Goldman believes that the market has widely adjusted to uncertainty, which many now see as the new normal. That mega deals continue to be announced is also important. These open the door to a domino effect within the impacted industries, often lead to smaller “bread and butter” deals, and buoy market sentiment and aggressiveness overall. The firm also speculates that, with the rapid advancement of AI technologies, sellers could be more motivated to accept prospective buyer valuations for fear of missing exit windows.

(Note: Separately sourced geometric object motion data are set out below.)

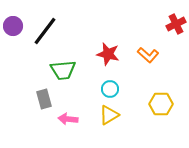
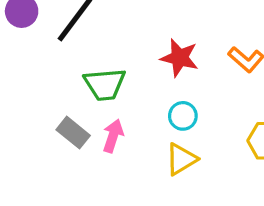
gray rectangle: (44, 99) -> (73, 133), turned -36
pink arrow: (68, 119) -> (113, 136), moved, turned 102

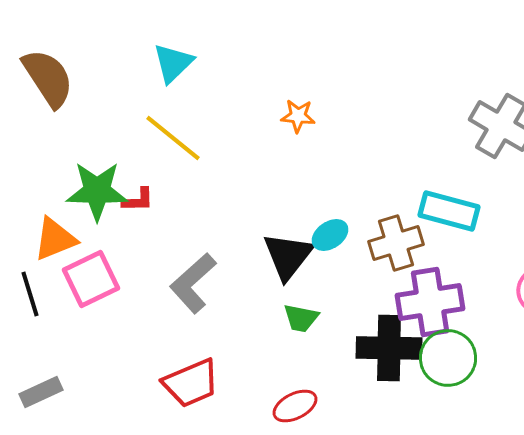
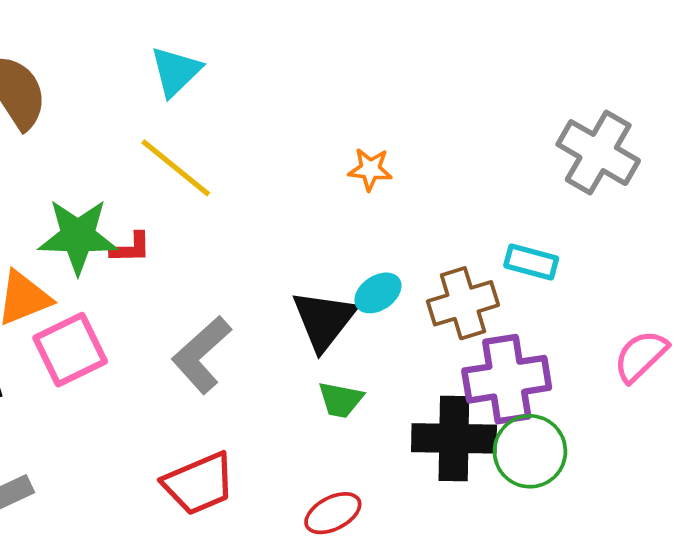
orange star: (298, 116) -> (370, 169), moved
cyan rectangle: (449, 211) -> (531, 262), size x0.7

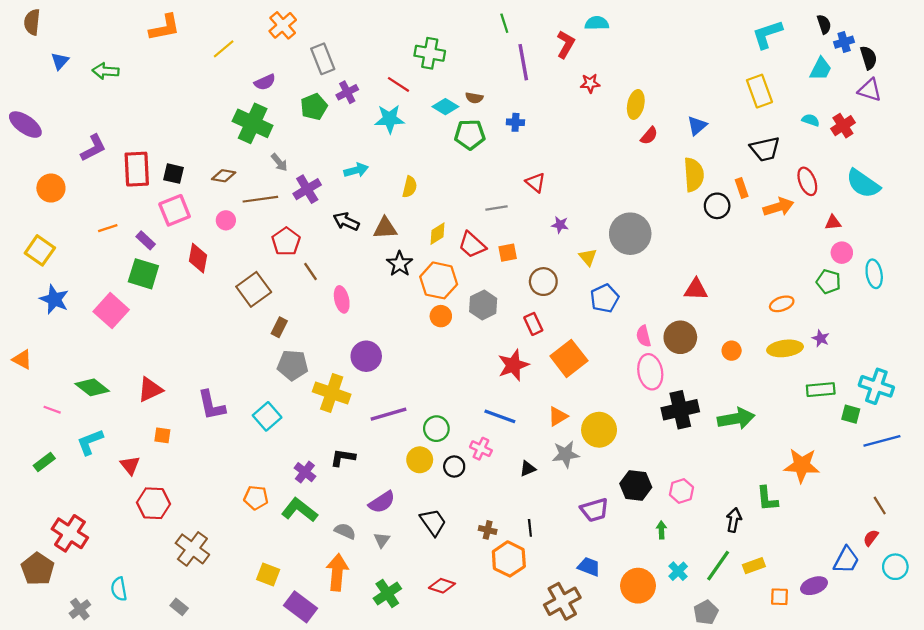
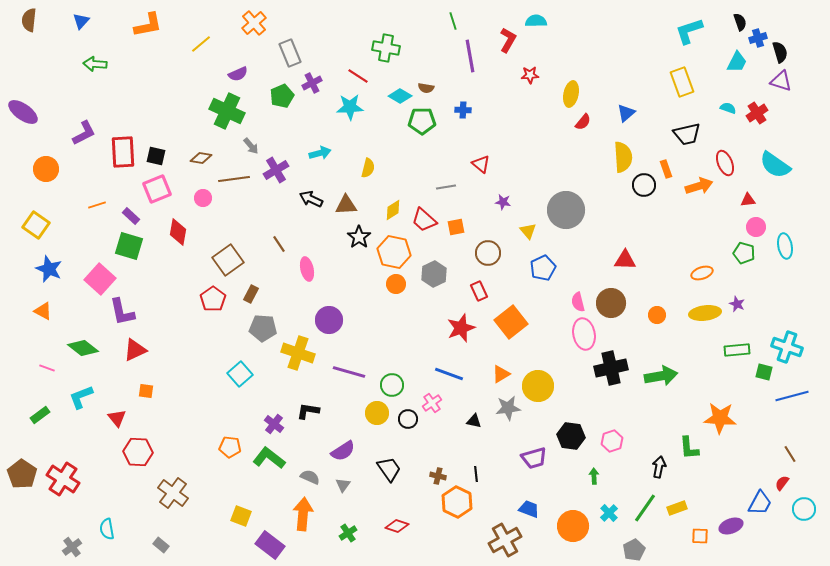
blue triangle: (60, 61) -> (81, 21), moved
red pentagon: (286, 241) -> (213, 299), moved
orange triangle: (22, 360) -> (43, 311), moved
purple L-shape: (211, 405) -> (122, 312), moved
purple line: (388, 414) -> (349, 372), turned 32
pink cross: (481, 449) -> (432, 403), turned 30
black triangle: (528, 469) -> (474, 421), turned 35
brown pentagon: (38, 569) -> (22, 474), moved
green cross: (387, 593) -> (348, 533), size x0.7

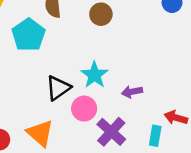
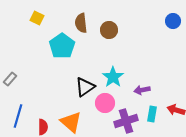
brown circle: (101, 14) -> (109, 30), moved
purple cross: (111, 132) -> (126, 121), turned 30
cyan rectangle: (155, 136) -> (152, 114), moved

As always, the task for dealmakers will be to strive to effectively and efficiently bridge divides between buyers and sellers to get deals done. Deal point studies offer valuable assistance during this process but do not trump deal-specific circumstances and considerations, including as apply in the Canadian context. They are not a substitute for foresight and judicious negotiation strategy.
Footnotes
1 For a private M&A deal point study specific to the Canadian market, see https:/www.fasken.com/en/knowledge/2025/02/new-aba-canadian-private-ma-deal point-study-released
2 SRS defines a management carveout as a transaction involving “a portion of deal proceeds guaranteed to seller’s management when management would otherwise receive little or nothing for their equity ownership due to liquidation preferences. Transaction bonuses, which often differ materially from management carveouts in size and timing of adoption, are not included…”
3 As buyers do not always disclose the use of buy-side RWI, the Study’s “no RWI” data sets likely include some deals where RWI was used
The content of this article is intended to provide a general guide to the subject matter. Specialist advice should be sought about your specific circumstances.